Listed entries:
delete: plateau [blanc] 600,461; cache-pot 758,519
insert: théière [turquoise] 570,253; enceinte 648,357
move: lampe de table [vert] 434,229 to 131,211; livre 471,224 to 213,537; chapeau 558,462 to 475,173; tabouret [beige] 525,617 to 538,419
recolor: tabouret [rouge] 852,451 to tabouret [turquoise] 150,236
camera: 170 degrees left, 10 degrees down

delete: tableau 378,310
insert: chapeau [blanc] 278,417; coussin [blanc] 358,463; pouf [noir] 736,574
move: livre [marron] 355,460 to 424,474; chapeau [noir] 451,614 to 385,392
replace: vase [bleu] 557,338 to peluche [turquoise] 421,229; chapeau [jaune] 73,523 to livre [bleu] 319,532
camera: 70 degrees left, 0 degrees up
* * *
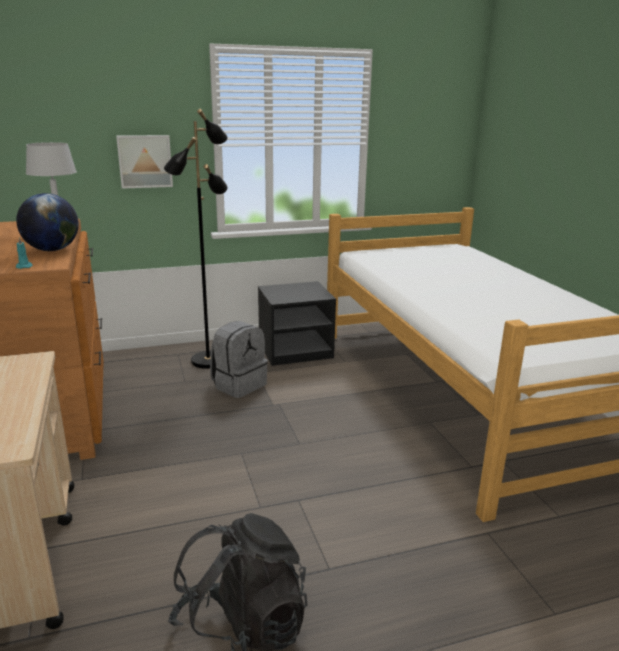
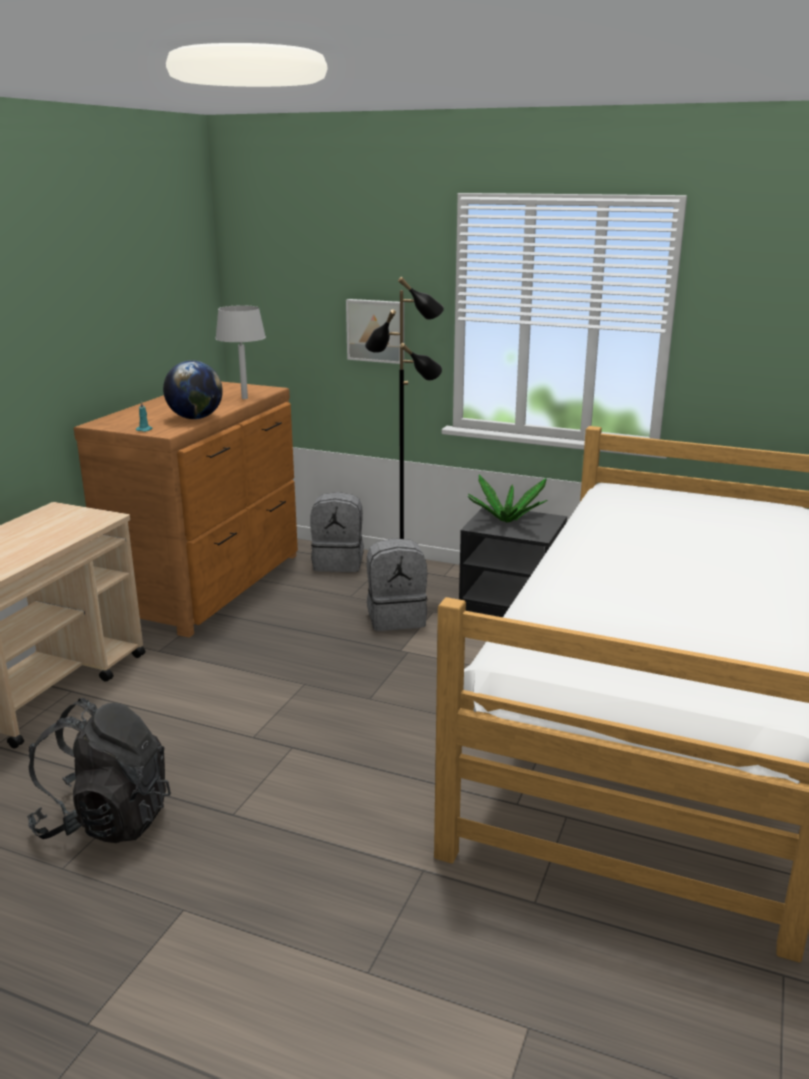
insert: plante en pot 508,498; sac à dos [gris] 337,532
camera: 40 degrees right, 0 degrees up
--
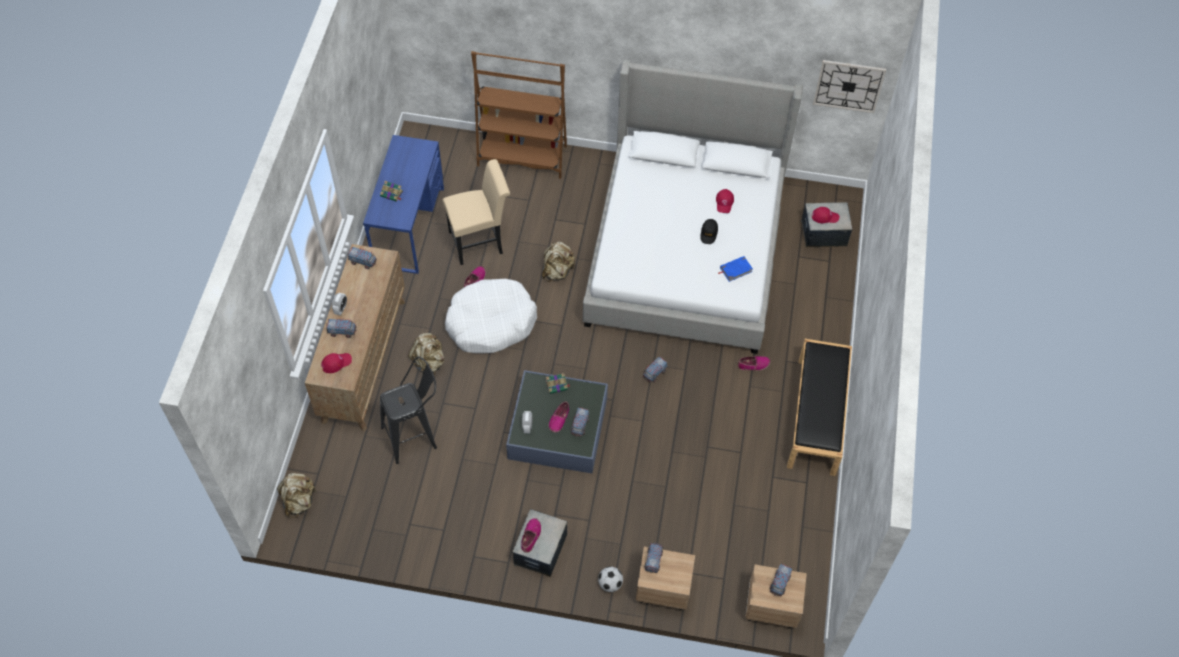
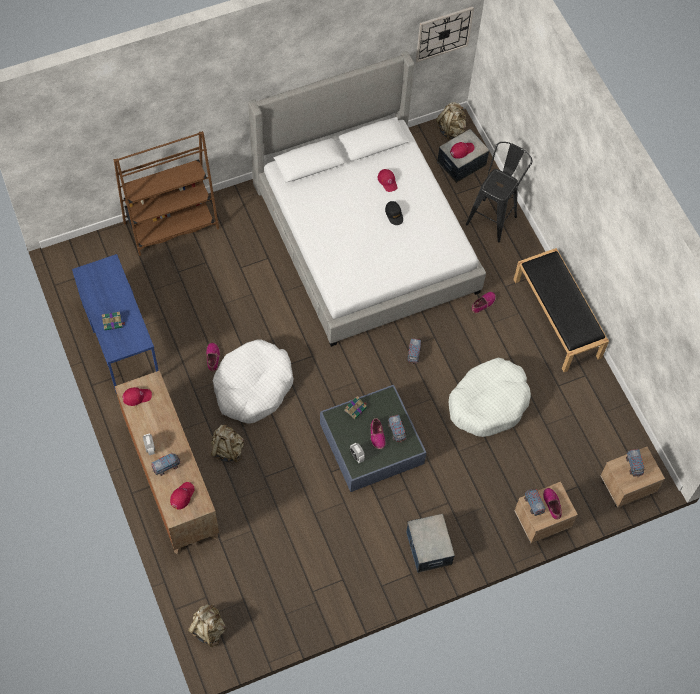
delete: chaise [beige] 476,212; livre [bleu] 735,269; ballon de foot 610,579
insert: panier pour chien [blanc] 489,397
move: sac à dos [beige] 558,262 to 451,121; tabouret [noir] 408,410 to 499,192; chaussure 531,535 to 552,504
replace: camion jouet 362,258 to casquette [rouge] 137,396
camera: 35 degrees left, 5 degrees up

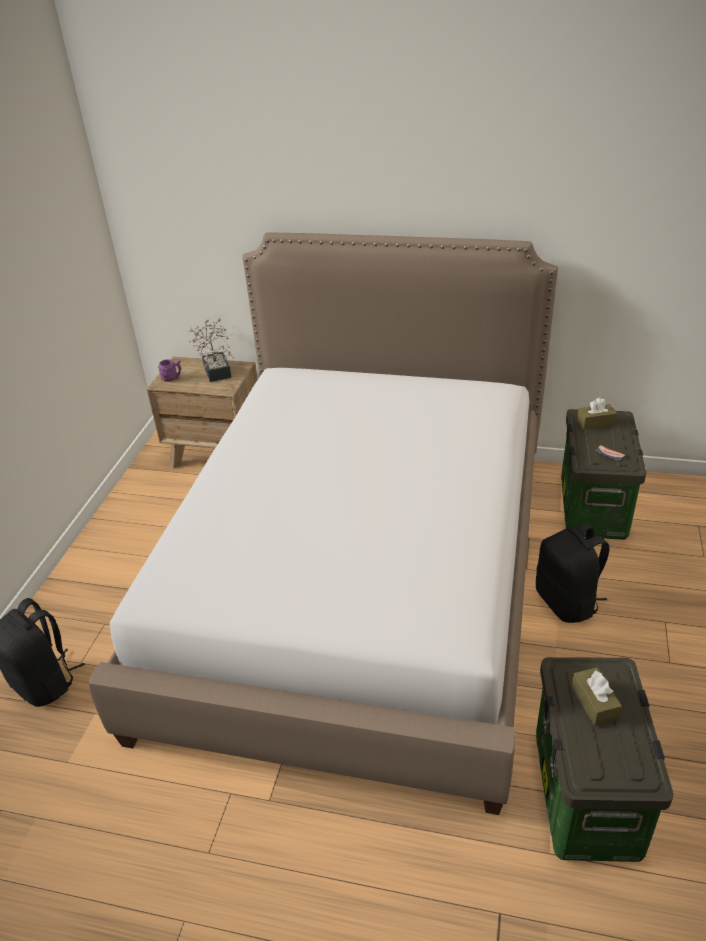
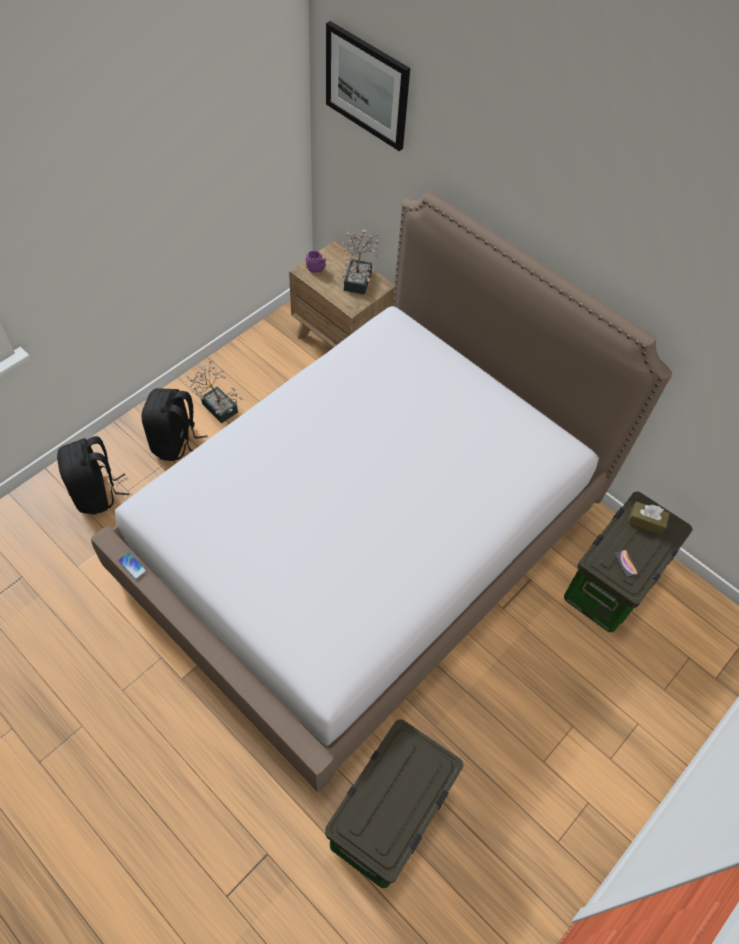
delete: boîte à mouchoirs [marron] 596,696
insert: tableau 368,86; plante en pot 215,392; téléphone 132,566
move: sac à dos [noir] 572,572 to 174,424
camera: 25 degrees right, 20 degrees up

Work item:
Scan the lines above for "insert: théière [turquoise]" and for "recolor: tabouret [rouge]". Repeat exactly the line holding each of them and every line in between.

Solution to this task:
insert: théière [turquoise] 570,253; enceinte 648,357
move: lampe de table [vert] 434,229 to 131,211; livre 471,224 to 213,537; chapeau 558,462 to 475,173; tabouret [beige] 525,617 to 538,419
recolor: tabouret [rouge] 852,451 to tabouret [turquoise] 150,236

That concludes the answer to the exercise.